Genome-Wide Transcriptome Analysis Identifies Molecular Patterns of FDG-PET/CT Biomarkers in MM Patients from the Cassiopet Study

Background

Positron emission tomography (PET) using 18Fluorodeoxyglucose (FDG) provides independent prognostic informations in newly diagnosed multiple myeloma (NDMM) patients (Moreau et al, ASH 2019; Moreau et al, JCO 2017; Zamagni et al, Blood 2011). At baseline, FDG-PET/CT characteristics such as maximum standardized uptake value (SUV_max), presence of extramedullary disease (EMD), and paramedullary disease (PMD) define high-risk NDMM patients. Similarly, the presence of negative FDG-PET/CT at baseline has been associated with favorable outcome in NDMM patients (Abe et al, EJNMMI 2019; Moreau et al, ASH 2019). The aim of the present study was to identify MM molecular features associated with these functional imaging biomarkers.

Methods

A group of 136 patients from CASSIOPET, a companion study of the CASSIOPEIA cohort (ClinicalTrials.gov, number NCT02541383) were subjected to whole genome expression profiling using RNA sequencing (RNA-seq) on sorted bone marrow plasma cells in addition to FDG-PET/CT imaging at baseline. RNA-seq reads were aligned to hg38 reference genome with STAR and subjected to differential expression testing with DESeq2 with sample purity treated as a model covariate. High risk group with the GEP70 signature and classification from the seven molecular subgroups (CD-1, CD-2, HY, LB, MF, MS, and PR) were determined by weighted mean value of gene expression (Zhan et al, Blood 2006). Special attention was paid to genes associated with glucose metabolism and related to plasma cells proliferation. On FDG-PET/CT, SUV_max of areas of focally increased tracer uptake on bone was determined and the presence of EMD or PMD identified.

Results

FDG-PET/CT was positive in 108 patients out of 136 (79,4%), with 19 (14%) and 15 (11%) of them presenting PMD and EMD disease respectively. Expression level of glucose transporter GLUT1 was independent of these three imaging biomarkers (FDG-PET/CT positivity, EMD and PMD), while HK2 was downregulated in negative scans only (Fold Change = 2.1, p_adj=0.02). GLUT5 expression was associated with positive FDG-PET/CT (Fold Change = 3.5, p_adj = 8E-4). Both GLUT1 and HK2 weakly correlated with SUV_max (r=0.26 and 0.36, respectively). Of note, negative FDG-PET/CT were enriched for the LB group of patients, consistent with the lower incidence of MRI-defined bone lesions reported in this subgroup, and it remained independent of the GEP70 signature.

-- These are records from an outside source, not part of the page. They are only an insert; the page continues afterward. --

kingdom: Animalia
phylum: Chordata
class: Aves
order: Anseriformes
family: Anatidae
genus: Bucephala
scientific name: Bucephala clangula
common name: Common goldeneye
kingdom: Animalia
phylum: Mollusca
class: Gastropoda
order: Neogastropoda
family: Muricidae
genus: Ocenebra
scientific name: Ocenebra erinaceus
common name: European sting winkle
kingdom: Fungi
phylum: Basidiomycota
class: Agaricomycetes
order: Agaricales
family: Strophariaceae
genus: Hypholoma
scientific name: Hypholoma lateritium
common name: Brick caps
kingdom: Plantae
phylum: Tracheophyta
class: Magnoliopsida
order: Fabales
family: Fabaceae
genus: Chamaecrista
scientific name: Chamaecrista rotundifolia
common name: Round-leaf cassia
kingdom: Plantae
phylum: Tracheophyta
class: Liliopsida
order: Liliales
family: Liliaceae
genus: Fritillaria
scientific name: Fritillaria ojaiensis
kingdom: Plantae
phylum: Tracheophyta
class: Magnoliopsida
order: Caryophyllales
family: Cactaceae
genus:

Furthermore, high risk GEP70 signature was associated with a SUV_max ≥ 4, and correlated with the presence of PMD (OR=3.2, CI=[0.95-10.6], p=0.03), but not with EMD (p=0.7).Conversely, there was no patient from the LB group with detected PMD on imaging, but 25% (2/8) showed EMD, suggesting that different biological features support both disease patterns.

Finally, positive PET/CT profiles seemed to display two distinct signatures with either high expression of proliferation genes (MKI67, PCNA, TOP2A, STMN1), or high expression of GLUT5 and lymphocyte antigens (CD19, CD30L, and CCR2), suggesting a different phenotype for this subgroup. This finding was independent of a high SUV_max.

Conclusion

Our study confirmed that negative FDG-PET/CT at baseline is associated with low HK2 expression while positive exams showed increased GLUT5 expression and proliferation markers. We describe a strong correlation between two imaging biomarkers (baseline SUV_max and PMD) and high risk signature and molecular subgroup with highly proliferative disease. On the contrary, EMD appeared independent of high risk signature or molecular subgroups. Additional studies will confirm and extend the correlation between imaging and clinical features of the disease and molecular characteristics of malignant plasma cells.